Researchers from Zurich’s Institute of Embedded Systems at the University of Applied Sciences Winterthur have addressed the issue of reliability and safety in AI models. This is especially relevant for systems with essential safety integrated functions (SIF), such as edge-AI devices. The team noted that while existing redundancy techniques are effective, they are often computationally costly. They proposed a new method called “redundant execution,” which merges reliable model execution with non-reliable execution in a bid to minimize computational expenses while ensuring optimal performance.
“Redundant execution” implements the concept of a hybrid convolutional neural network (CNN) to facilitate reliable neural network execution. This hybrid network combines redundant execution techniques with standard CNN architectures to ensure the dependable execution of crucial operations while simultaneously minimizing computational resources.
The proposed approach was tested and found feasible by using the recognition of a “Stop” traffic sign as an example. The research found that integrating dependability features into a neural network is possible, but it does call for optimization. The hybrid CNN model narrows down the necessary dependable execution to extents that a dependable model determines, thus saving both footprint and computational power.

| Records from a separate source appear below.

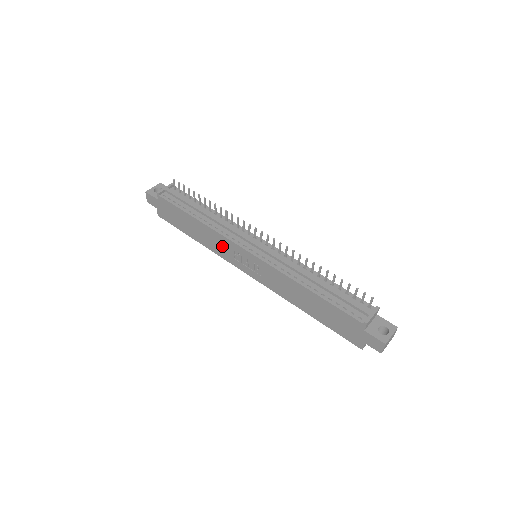
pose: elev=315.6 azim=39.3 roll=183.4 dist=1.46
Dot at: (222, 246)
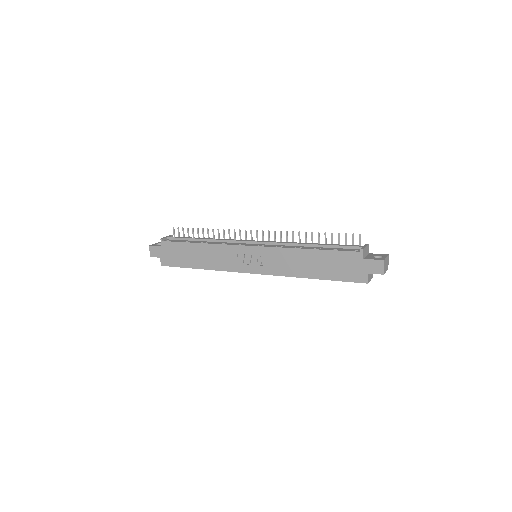
Dot at: (225, 257)
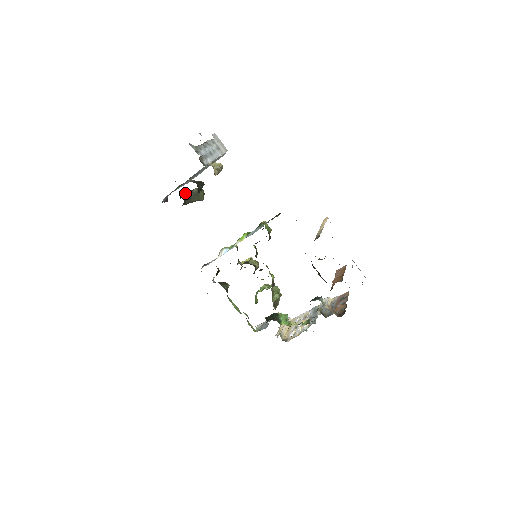
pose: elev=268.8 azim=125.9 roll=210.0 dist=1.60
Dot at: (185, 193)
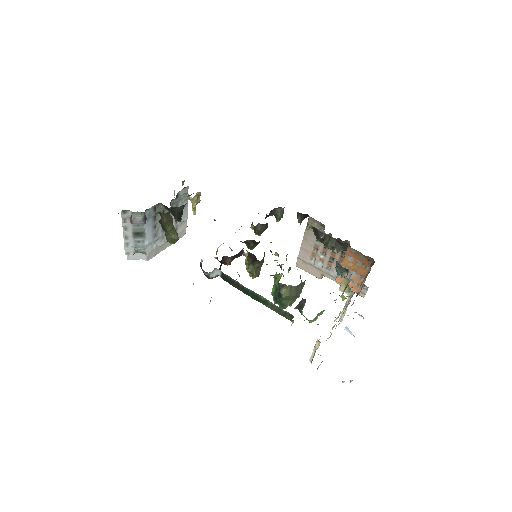
Dot at: occluded
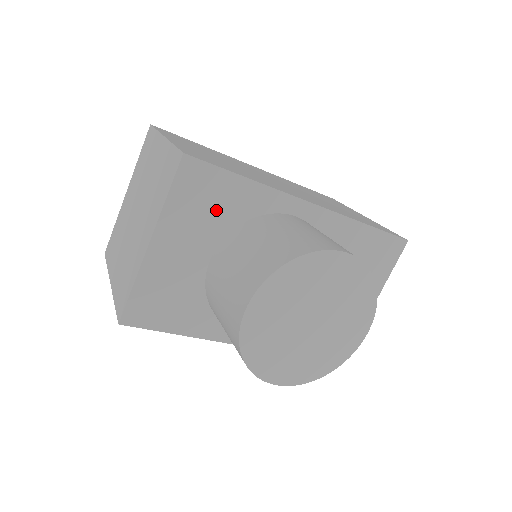
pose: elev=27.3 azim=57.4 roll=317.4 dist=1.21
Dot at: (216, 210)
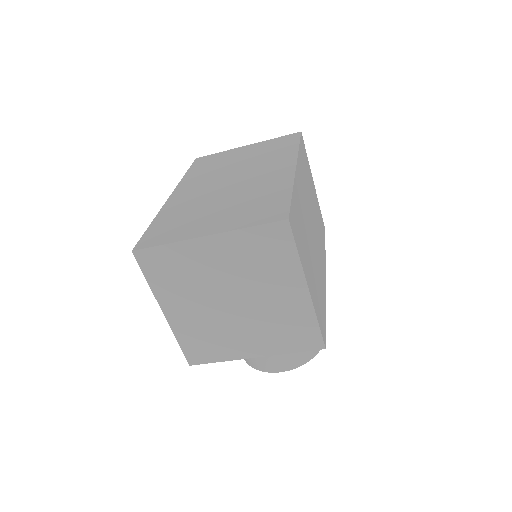
Dot at: occluded
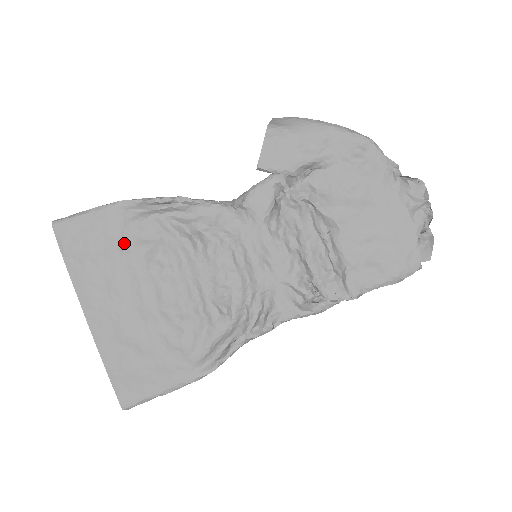
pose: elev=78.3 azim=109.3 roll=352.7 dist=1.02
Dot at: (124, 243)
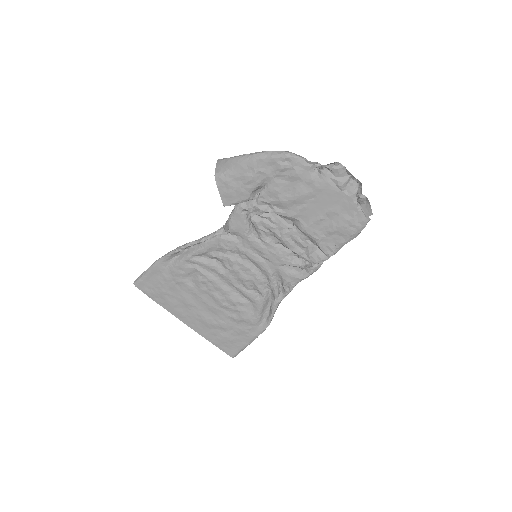
Dot at: (177, 280)
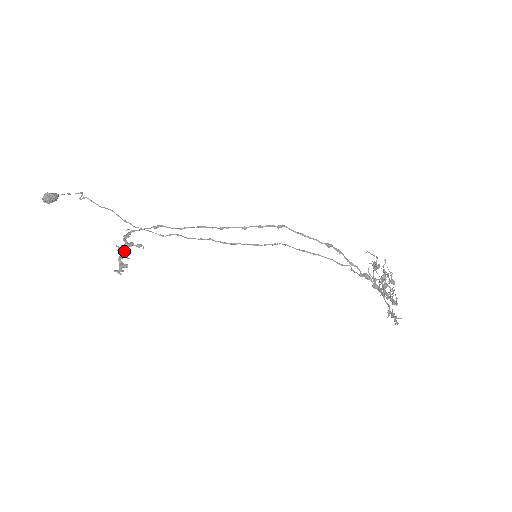
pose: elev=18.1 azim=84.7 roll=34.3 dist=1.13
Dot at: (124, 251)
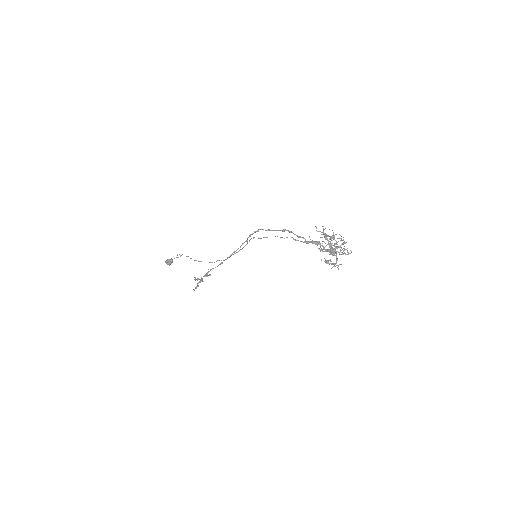
Dot at: occluded
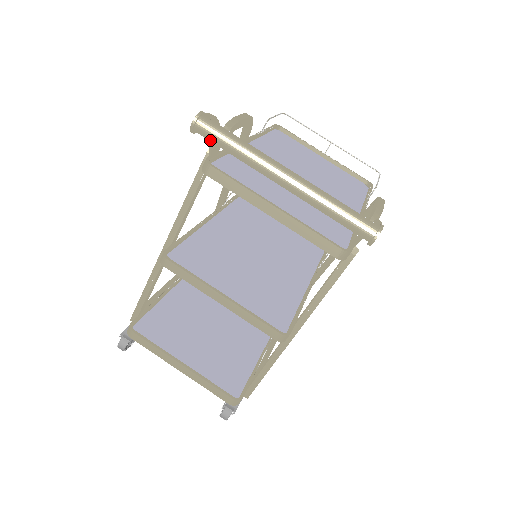
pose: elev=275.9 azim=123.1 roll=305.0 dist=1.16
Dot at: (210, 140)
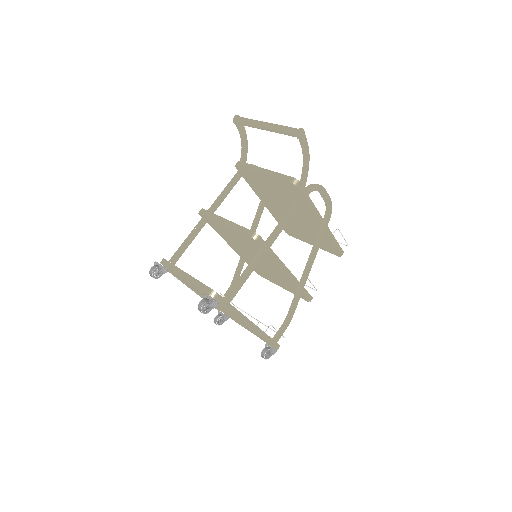
Dot at: (240, 121)
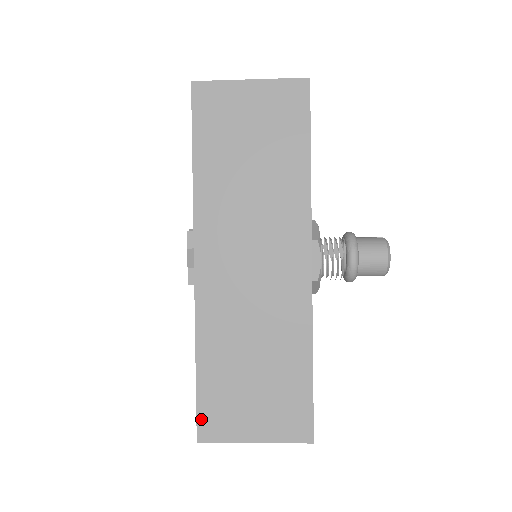
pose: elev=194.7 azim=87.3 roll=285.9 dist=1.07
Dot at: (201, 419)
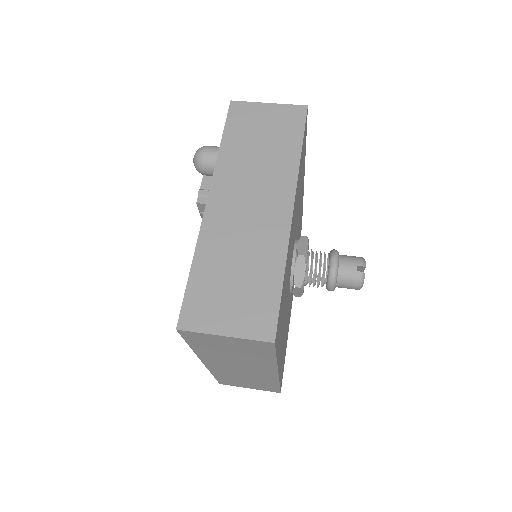
Dot at: (220, 382)
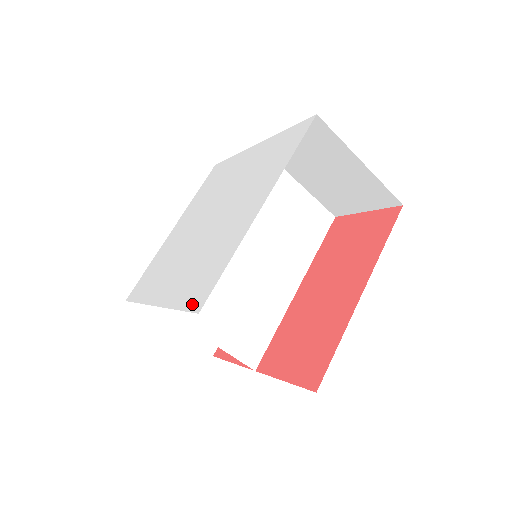
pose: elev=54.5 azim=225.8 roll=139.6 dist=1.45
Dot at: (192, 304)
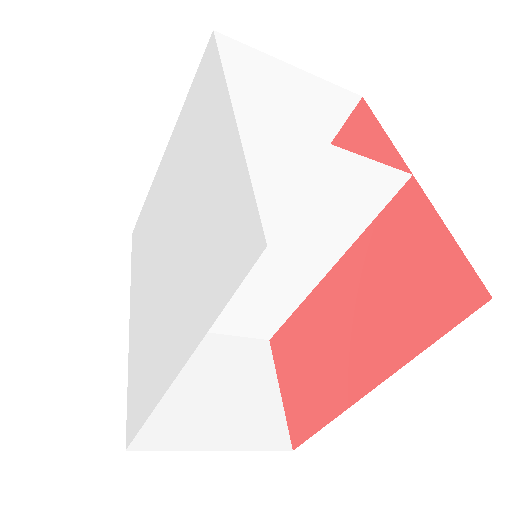
Dot at: (128, 416)
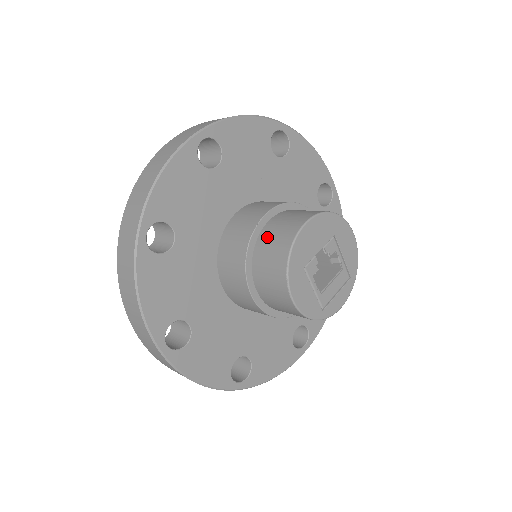
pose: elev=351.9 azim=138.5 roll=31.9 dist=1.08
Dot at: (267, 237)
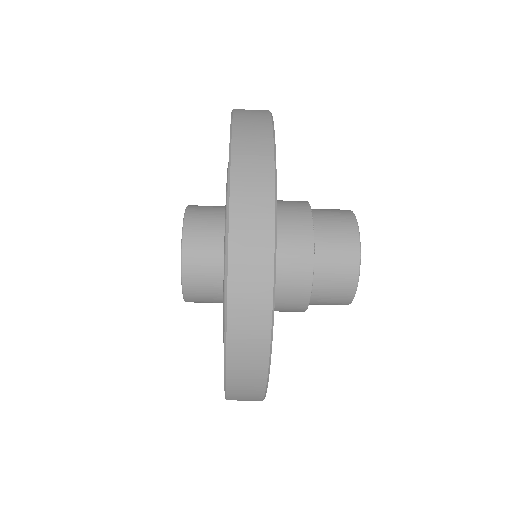
Dot at: (325, 233)
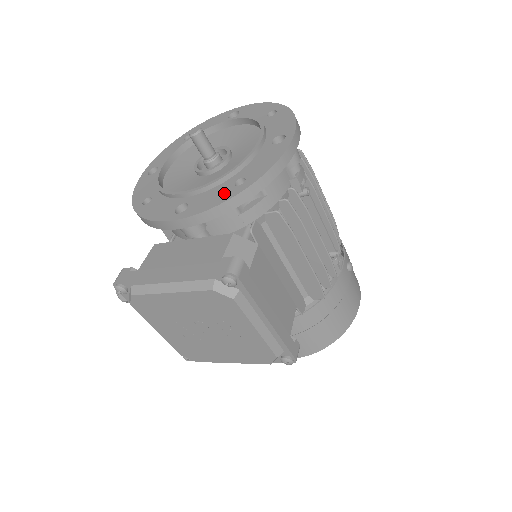
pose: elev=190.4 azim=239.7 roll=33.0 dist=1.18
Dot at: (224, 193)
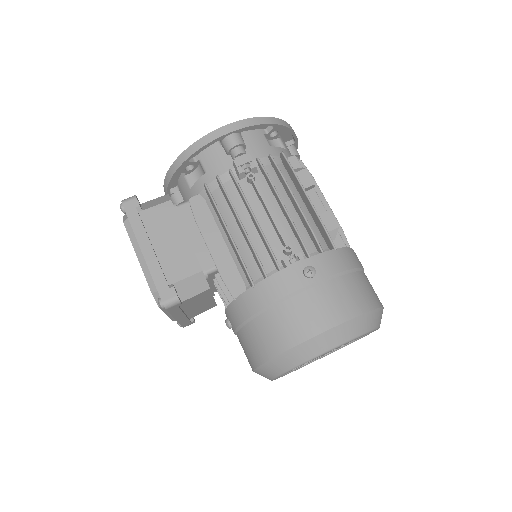
Dot at: occluded
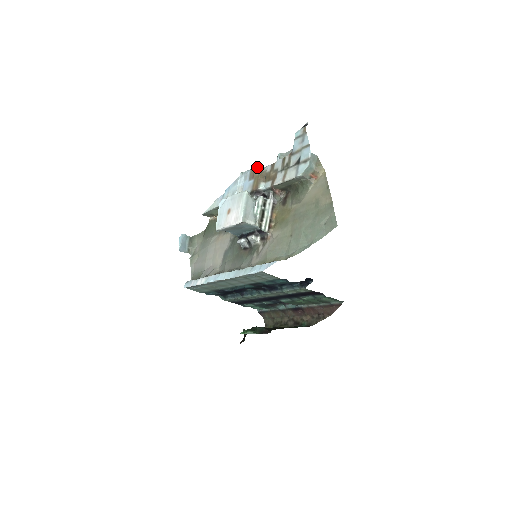
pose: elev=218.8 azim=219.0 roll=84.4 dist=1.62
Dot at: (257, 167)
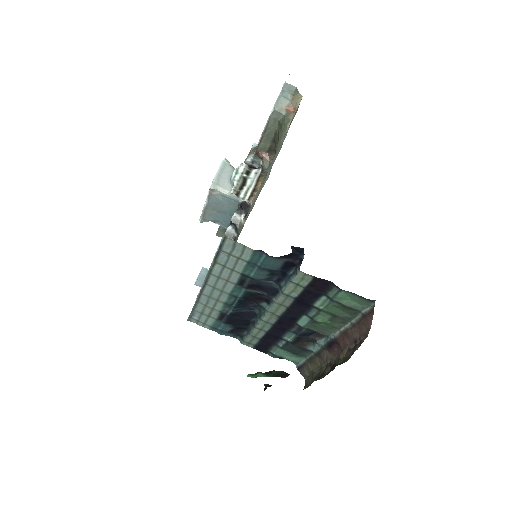
Dot at: (252, 146)
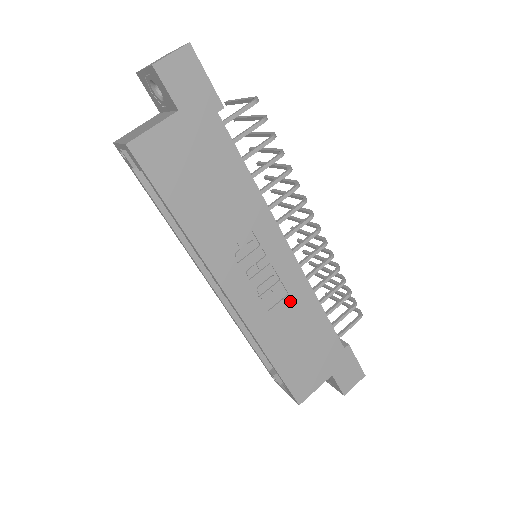
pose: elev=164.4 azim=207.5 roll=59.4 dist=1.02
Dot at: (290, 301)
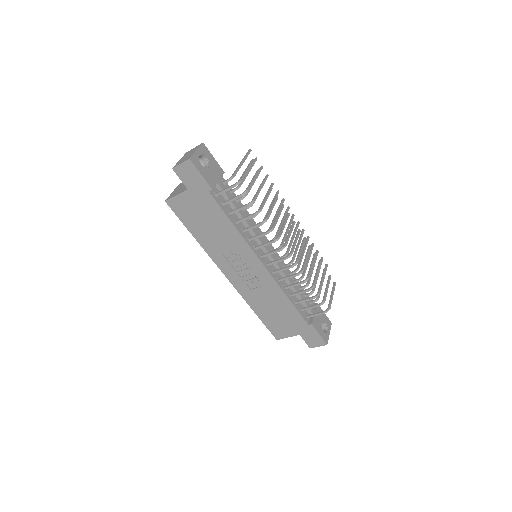
Dot at: (265, 289)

In essence, this proposed method addresses the urgent requirement to ensure the safety and reliability of AI systems, particularly in safety-critical applications. The method partitions the CNN into reliable and unreliable executions and incorporates reliable datasets into the training process. The hybrid network proves robust and safe without increasing the computational overhead significantly. The method may be further extended to more complex neural network architectures and applications with additional optimization. Overall, the redundant execution approach significantly contributes to creating safe and dependable AI systems.